A Woman in Berlin

a woman in berlin

IN SHORT: This is the true, anonymously published story of one woman’s experiences in Berlin following the Nazi surrender, and the arrival of the Red Army. It is harrowing.

THE BEST BIT: This book is specially special to me in my Around the World book journey, since it was my first. I had read a novel about a German woman’s experiences in Berlin during the war, which had primarily served to pique my interest in finding a non-fiction account of the same period — which led me to A Woman in Berlin, a staggeringly clear-eyed account of the German defeat in April 1945 and the subsequent Russian arrival. Thinking about this book, I keep returning to the Hop Along lyric: “There’s nothing more dangerous than a defeated army heading home” — though of course, in this case, there’s nothing more dangerous than a victorious, brutalized army collecting the spoils of war. Here, those spoils included the sexual violation of thousands of German women, a cataclysm regarded with such shame that this book’s author took the book out of print in 1960, after being accused of “besmirching the honor of German women.” It wouldn’t return until after her death in June 2001. (There have been investigations into both her identity and the veracity of her story; both are covered in Antony Beevor’s introduction.)
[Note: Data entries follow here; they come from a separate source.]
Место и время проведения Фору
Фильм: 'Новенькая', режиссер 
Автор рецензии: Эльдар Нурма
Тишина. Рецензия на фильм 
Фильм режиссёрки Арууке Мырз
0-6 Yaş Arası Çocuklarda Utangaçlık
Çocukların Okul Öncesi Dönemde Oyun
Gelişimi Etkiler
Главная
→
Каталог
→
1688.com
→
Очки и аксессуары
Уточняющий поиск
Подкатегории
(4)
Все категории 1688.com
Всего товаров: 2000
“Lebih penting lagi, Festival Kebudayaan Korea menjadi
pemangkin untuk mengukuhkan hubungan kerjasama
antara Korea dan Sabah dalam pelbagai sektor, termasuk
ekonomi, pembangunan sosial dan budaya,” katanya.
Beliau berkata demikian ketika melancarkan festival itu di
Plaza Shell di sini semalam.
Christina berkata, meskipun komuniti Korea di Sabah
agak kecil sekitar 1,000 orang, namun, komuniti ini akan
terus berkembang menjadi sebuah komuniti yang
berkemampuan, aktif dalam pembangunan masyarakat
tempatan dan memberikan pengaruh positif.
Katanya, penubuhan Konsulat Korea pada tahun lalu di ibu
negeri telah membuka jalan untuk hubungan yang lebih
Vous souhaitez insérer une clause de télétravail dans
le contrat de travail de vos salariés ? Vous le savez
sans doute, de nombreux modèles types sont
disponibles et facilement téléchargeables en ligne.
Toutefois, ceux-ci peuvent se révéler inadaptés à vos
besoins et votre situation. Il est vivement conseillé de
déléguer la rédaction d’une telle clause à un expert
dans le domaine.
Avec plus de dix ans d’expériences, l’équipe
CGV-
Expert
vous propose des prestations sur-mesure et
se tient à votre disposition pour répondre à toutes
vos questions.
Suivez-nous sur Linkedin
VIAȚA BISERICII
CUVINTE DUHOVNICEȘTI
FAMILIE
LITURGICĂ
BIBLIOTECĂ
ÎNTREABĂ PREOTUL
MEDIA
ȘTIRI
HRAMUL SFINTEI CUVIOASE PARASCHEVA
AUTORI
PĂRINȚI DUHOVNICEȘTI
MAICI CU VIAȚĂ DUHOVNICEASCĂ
This book is so profoundly moving that there is no single best bit: They are like threads of gold running through the hard rock of her observations. In her description of leaving the basement shelter during an air raid:

“I felt an idiotic sense of security under the bedcovers, as if the sheets and blankets were made of iron — though they say bedding is extremely dangerous. Dr H once told me how he’d had to treat a woman who’d been hit in bed; the bits of feathers had lodged so deeply in her wounds he could barely remove them.”

The entire book is like that, with long episodes of drudgery — waiting in line for food, water, work — interrupted by moments of insistent clarity. About the transactional nature of some relationships:

“Why should I sleep with someone in order to procure food for that lazy [neighbor]? Sleeping-for-food is another new concept, just like ‘my major’s sugar,’ ‘rape shoes,’ ‘plunder-wine,’ and ‘coal-filching.’”

On seeing a friend again after the two months following the war’s end:

“My throat was dry with nervous excitement when I turned onto my friend’s street. When you haven’t seen each other for two months — and what months! — you have no way of knowing whether the buildings are still standing or whether the people inside are still alive. … Ilse and I hastily exchanged the first sentences: ‘How many times were you raped, Ilse?’ ‘Four, and you?’ ‘No idea, I had to work my way up the ranks, from supply train to major.’”

The world is full of horrors. It is this author’s tragedy and our good fortune that she was witness to this one, and with this book leads us through it. So often our understanding of World War II is limited to the American involvement or to its most famous episodes: the Blitz, D-Day, the Band of Brothers. This singular account — by a female German — should be read alongside the best of this war’s literature. It is, without doubt, a canonical work.